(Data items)
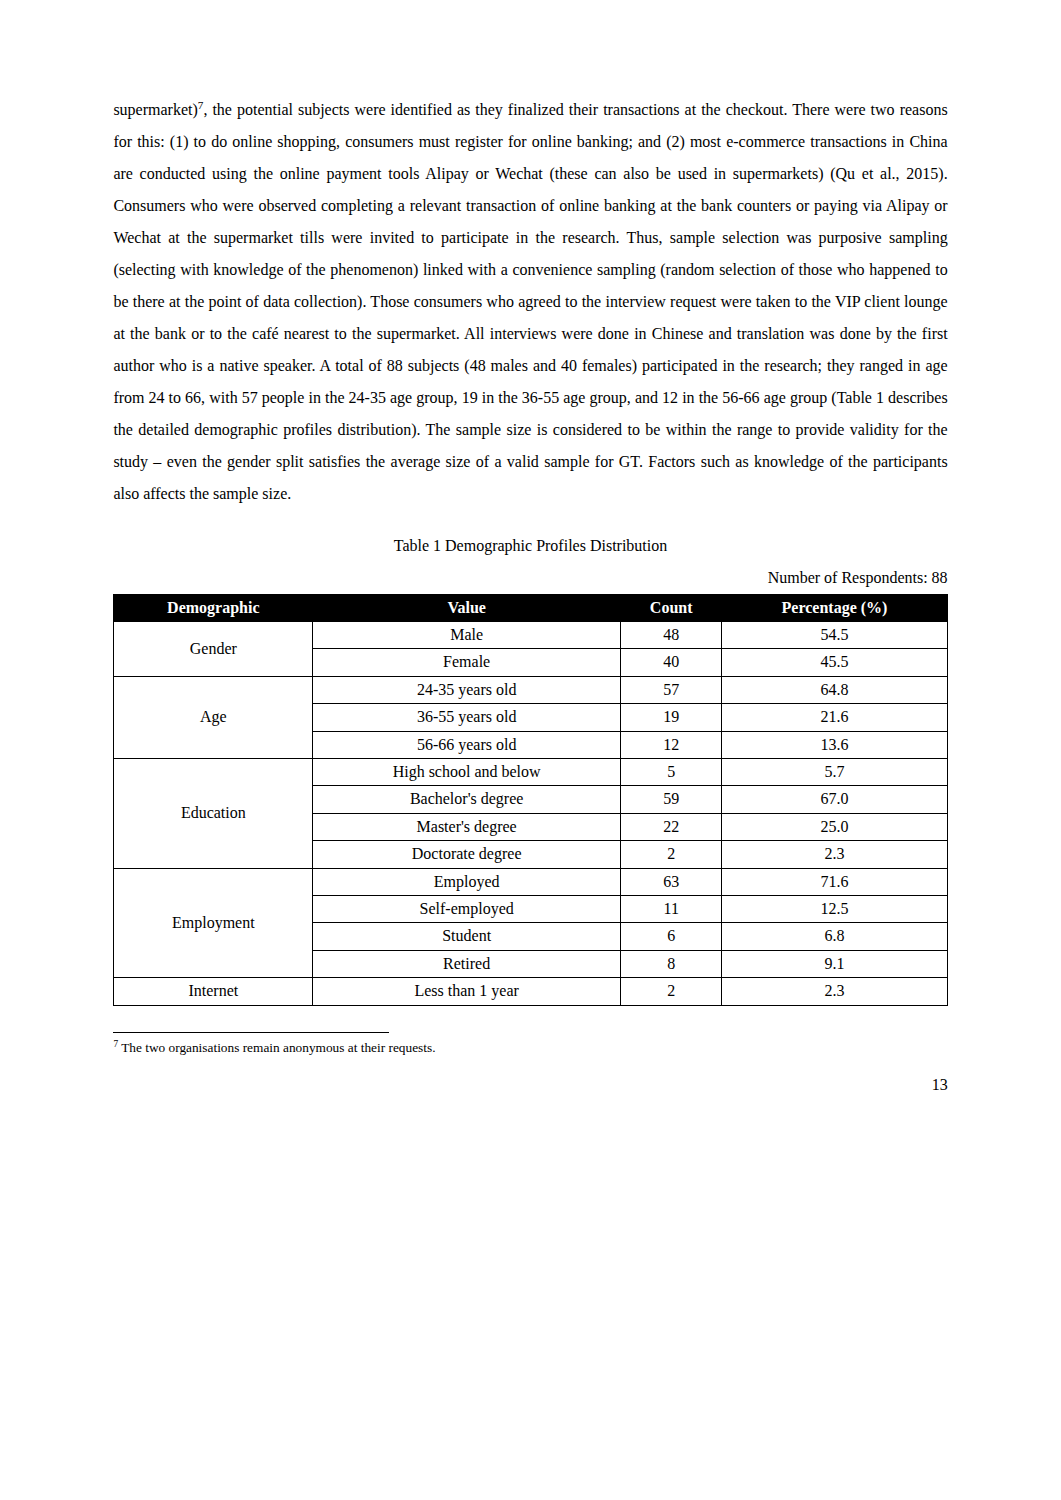supermarket)7, the potential subjects were identified as they finalized their transactions at the checkout. There were two reasons for this: (1) to do online shopping, consumers must register for online banking; and (2) most e-commerce transactions in China are conducted using the online payment tools Alipay or Wechat (these can also be used in supermarkets) (Qu et al., 2015). Consumers who were observed completing a relevant transaction of online banking at the bank counters or paying via Alipay or Wechat at the supermarket tills were invited to participate in the research. Thus, sample selection was purposive sampling (selecting with knowledge of the phenomenon) linked with a convenience sampling (random selection of those who happened to be there at the point of data collection). Those consumers who agreed to the interview request were taken to the VIP client lounge at the bank or to the café nearest to the supermarket. All interviews were done in Chinese and translation was done by the first author who is a native speaker. A total of 88 subjects (48 males and 40 females) participated in the research; they ranged in age from 24 to 66, with 57 people in the 24-35 age group, 19 in the 36-55 age group, and 12 in the 56-66 age group (Table 1 describes the detailed demographic profiles distribution). The sample size is considered to be within the range to provide validity for the study – even the gender split satisfies the average size of a valid sample for GT. Factors such as knowledge of the participants also affects the sample size.
Table 1 Demographic Profiles Distribution
Number of Respondents: 88
| Demographic | Value | Count | Percentage (%) |
| --- | --- | --- | --- |
| Gender | Male | 48 | 54.5 |
| Female | 40 | 45.5 |
| Age | 24-35 years old | 57 | 64.8 |
| 36-55 years old | 19 | 21.6 |
| 56-66 years old | 12 | 13.6 |
| Education | High school and below | 5 | 5.7 |
| Bachelor's degree | 59 | 67.0 |
| Master's degree | 22 | 25.0 |
| Doctorate degree | 2 | 2.3 |
| Employment | Employed | 63 | 71.6 |
| Self-employed | 11 | 12.5 |
| Student | 6 | 6.8 |
| Retired | 8 | 9.1 |
| Internet | Less than 1 year | 2 | 2.3 |
7 The two organisations remain anonymous at their requests.
13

WHAT THE TASK ASKS: The task here is to output the line with "40 | 45.5 |" and all lines after it to the end of the records above, exactly and only those.

TASK RESULT:
| Female | 40 | 45.5 |
| Age | 24-35 years old | 57 | 64.8 |
| 36-55 years old | 19 | 21.6 |
| 56-66 years old | 12 | 13.6 |
| Education | High school and below | 5 | 5.7 |
| Bachelor's degree | 59 | 67.0 |
| Master's degree | 22 | 25.0 |
| Doctorate degree | 2 | 2.3 |
| Employment | Employed | 63 | 71.6 |
| Self-employed | 11 | 12.5 |
| Student | 6 | 6.8 |
| Retired | 8 | 9.1 |
| Internet | Less than 1 year | 2 | 2.3 |
7 The two organisations remain anonymous at their requests.
13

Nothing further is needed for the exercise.